Entries taken from a collection
******
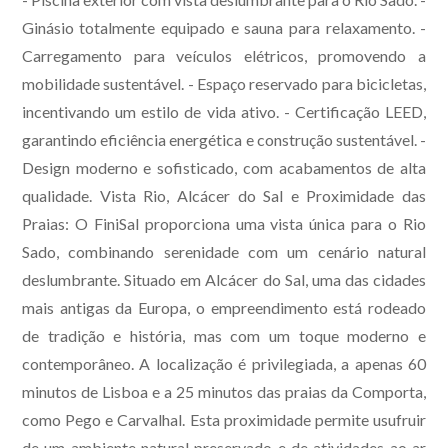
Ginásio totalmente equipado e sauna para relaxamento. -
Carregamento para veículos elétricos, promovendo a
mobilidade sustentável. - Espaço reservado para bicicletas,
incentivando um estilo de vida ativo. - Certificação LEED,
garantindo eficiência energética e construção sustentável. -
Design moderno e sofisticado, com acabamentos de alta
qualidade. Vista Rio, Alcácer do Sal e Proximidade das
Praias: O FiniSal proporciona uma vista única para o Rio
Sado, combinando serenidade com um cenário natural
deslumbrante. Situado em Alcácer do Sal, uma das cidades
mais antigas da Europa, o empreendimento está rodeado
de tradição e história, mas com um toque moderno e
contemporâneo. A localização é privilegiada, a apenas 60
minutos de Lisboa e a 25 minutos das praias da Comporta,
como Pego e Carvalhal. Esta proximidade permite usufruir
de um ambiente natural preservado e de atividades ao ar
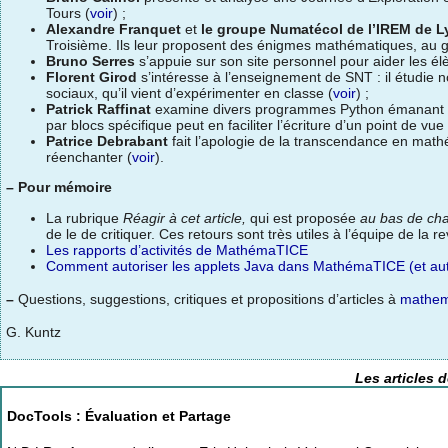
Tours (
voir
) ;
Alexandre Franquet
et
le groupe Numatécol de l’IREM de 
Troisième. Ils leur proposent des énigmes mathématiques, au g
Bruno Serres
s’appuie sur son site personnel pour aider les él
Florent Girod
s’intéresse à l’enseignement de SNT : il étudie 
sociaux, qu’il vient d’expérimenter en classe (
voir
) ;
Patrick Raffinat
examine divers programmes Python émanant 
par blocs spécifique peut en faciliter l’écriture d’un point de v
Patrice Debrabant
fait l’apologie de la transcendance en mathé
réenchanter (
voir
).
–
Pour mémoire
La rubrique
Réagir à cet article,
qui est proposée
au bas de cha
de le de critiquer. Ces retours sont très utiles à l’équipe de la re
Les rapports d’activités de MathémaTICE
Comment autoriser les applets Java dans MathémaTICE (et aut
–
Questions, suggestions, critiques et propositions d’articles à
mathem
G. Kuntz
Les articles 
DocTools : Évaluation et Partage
******
(TASK PROMPT) Repeat each entry precisely as it appears. Leave the pictures out.

(YOUR SOLUTION)
Ginásio totalmente equipado e sauna para relaxamento. -
Carregamento para veículos elétricos, promovendo a
mobilidade sustentável. - Espaço reservado para bicicletas,
incentivando um estilo de vida ativo. - Certificação LEED,
garantindo eficiência energética e construção sustentável. -
Design moderno e sofisticado, com acabamentos de alta
qualidade. Vista Rio, Alcácer do Sal e Proximidade das
Praias: O FiniSal proporciona uma vista única para o Rio
Sado, combinando serenidade com um cenário natural
deslumbrante. Situado em Alcácer do Sal, uma das cidades
mais antigas da Europa, o empreendimento está rodeado
de tradição e história, mas com um toque moderno e
contemporâneo. A localização é privilegiada, a apenas 60
minutos de Lisboa e a 25 minutos das praias da Comporta,
como Pego e Carvalhal. Esta proximidade permite usufruir
de um ambiente natural preservado e de atividades ao ar
Tours (
voir
) ;
Alexandre Franquet
et
le groupe Numatécol de l’IREM de 
Troisième. Ils leur proposent des énigmes mathématiques, au g
Bruno Serres
s’appuie sur son site personnel pour aider les él
Florent Girod
s’intéresse à l’enseignement de SNT : il étudie 
sociaux, qu’il vient d’expérimenter en classe (
voir
) ;
Patrick Raffinat
examine divers programmes Python émanant 
par blocs spécifique peut en faciliter l’écriture d’un point de v
Patrice Debrabant
fait l’apologie de la transcendance en mathé
réenchanter (
voir
).
–
Pour mémoire
La rubrique
Réagir à cet article,
qui est proposée
au bas de cha
de le de critiquer. Ces retours sont très utiles à l’équipe de la re
Les rapports d’activités de MathémaTICE
Comment autoriser les applets Java dans MathémaTICE (et aut
–
Questions, suggestions, critiques et propositions d’articles à
mathem
G. Kuntz
Les articles 
DocTools : Évaluation et Partage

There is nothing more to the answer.